Девайн наклонился вперед, неожиданно заинтересовавшись:

– Вы не верите, что это взломщик Лунатик?

– Я знаю, что он взломщик, но этого ограбления он не совершал, – отвечал отец Браун. – Я знаю, что он не приходил ни сюда, ни в тот большой особняк, чтобы похитить драгоценности и умереть. Где драгоценности?

– Там, где они обычно бывают в таких случаях, – ответил Карвер. – Он или спрятал их, или передал сообщнику.

Это ограбление совершено не одним человеком. Разумеется, мои люди обыскивают сад…

– Может быть, – предположила миссис Бенкс, – сообщник украл ожерелье, когда он заглядывал в окно?

– А почему он заглядывал в окно? – спокойно спросил отец Браун. – Зачем ему понадобилось заглядывать в окно?

– Ну, а вы как считаете? – бодро воскликнул Джон.

– Я считаю, – сказал отец Браун, – что ему вовсе и не понадобилось заглядывать в это окно.

– Тогда почему он заглянул? – спросил Карвер. – Какой смысл в таких голословных утверждениях? Все это разыгрывалось на наших глазах.

– На моих глазах разыгрывалось много вещей, в которые я не верил, – ответил священник. – Как и на ваших – в театре, например.

– Отец Браун, – проговорил Девайн, и в голосе его послышалось почтение, – не расскажете ли вы нам, почему вы не верите собственным глазам?
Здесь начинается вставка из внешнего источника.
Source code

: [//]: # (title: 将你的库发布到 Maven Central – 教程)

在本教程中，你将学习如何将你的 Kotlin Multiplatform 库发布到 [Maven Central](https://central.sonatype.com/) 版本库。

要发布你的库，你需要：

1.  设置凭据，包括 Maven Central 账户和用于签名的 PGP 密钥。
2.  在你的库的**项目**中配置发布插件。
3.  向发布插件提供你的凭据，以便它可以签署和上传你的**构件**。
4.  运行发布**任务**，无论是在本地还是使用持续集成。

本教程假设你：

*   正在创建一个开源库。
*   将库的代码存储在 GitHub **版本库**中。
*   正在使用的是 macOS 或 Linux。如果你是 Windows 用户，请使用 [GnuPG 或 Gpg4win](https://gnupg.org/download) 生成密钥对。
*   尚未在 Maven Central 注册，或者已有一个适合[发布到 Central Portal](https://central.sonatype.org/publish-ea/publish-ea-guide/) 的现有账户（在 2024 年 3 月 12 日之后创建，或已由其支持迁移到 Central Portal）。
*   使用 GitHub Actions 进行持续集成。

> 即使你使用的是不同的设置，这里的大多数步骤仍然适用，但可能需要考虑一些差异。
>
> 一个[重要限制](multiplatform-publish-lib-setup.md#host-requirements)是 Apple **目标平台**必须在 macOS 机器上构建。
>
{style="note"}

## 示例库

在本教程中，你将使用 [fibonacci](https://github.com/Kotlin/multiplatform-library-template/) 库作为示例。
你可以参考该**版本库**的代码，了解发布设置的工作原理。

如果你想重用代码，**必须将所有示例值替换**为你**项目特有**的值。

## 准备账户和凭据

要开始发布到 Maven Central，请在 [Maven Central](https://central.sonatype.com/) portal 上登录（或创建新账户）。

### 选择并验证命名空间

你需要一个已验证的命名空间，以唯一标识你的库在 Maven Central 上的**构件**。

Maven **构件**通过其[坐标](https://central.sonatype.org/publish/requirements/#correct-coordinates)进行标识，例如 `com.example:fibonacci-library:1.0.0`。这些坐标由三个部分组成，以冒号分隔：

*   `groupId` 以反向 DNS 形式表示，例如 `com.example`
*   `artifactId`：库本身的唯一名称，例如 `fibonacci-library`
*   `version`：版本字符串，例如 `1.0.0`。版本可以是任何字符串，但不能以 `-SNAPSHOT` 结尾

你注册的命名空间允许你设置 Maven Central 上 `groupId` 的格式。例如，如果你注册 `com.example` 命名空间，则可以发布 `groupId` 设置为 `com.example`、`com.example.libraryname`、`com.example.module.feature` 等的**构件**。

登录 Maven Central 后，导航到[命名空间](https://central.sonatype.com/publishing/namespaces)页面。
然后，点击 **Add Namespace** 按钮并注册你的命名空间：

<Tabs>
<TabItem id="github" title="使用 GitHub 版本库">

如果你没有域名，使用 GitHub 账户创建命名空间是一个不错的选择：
– Попытаюсь рассказать, – мягко ответил священник. – Вы знаете, кто я такой и кто мы такие. Мы не очень надоедаем вам. Мы стараемся быть друзьями всем нашим ближним. Но не думайте, что мы ничего не делаем. Не думайте, что мы ничего не знаем. Мы не вмешиваемся в чужие дела, но мы знаем тех, кто нас окружает. Я очень хорошо знал покойного – я был его духовником и другом. Когда сегодня он отъезжал от своего сада, я видел его душу так ясно, насколько это дано человеку, и душа его была, как стеклянный улей, полный золотых пчел. Сказать, что его перерождение искренне, – значит не сказать ничего. Это был один из тех великих грешников, чье раскаяние приносит лучшие плоды, чем добродетель многих других. Я сказал, что был его духовником, однако на самом деле это я ходил к нему за утешением. Общество такого хорошего человека приносило мне пользу. И когда я увидел, как он лежит в саду мертвый, мне послышалось, что над ним звучат удивительные слова, произнесенные давным-давно. И они действительно могли бы прозвучать, ибо, если когда-нибудь человек попадал прямо на небо, это был он.

– А, черт, – нетерпеливо сказал Джон Бенкс. – В конце концов он всего-навсего осужденный вор.

– Да, – ответил отец Браун, – и в этом мире только осужденный вор услышал: «Ныне же будешь со Мною в раю»[2].

Все почувствовали себя неловко в наступившей тишине, и Девайн резко сказал:

– Как же вы объясните все это?

Священник покачал головой.

– Пока я еще не могу объяснить, – ответил он просто. – Я заметил несколько странностей, но они мне неясны. У меня еще нет никаких доказательств, я просто знаю, что он невиновен. Но я абсолютно уверен в своей правоте.

Он вздохнул и протянул руку за большой черной шляпой. Взяв ее, он остановился, по-новому глядя на стол и склонив набок круглую голову. Можно было подумать, что из его шляпы, как из шляпы фокусника, выскочило диковинное животное. Но другие не увидели на столе ничего, кроме документов сыщика, безвкусной бутафорской бороды и очков.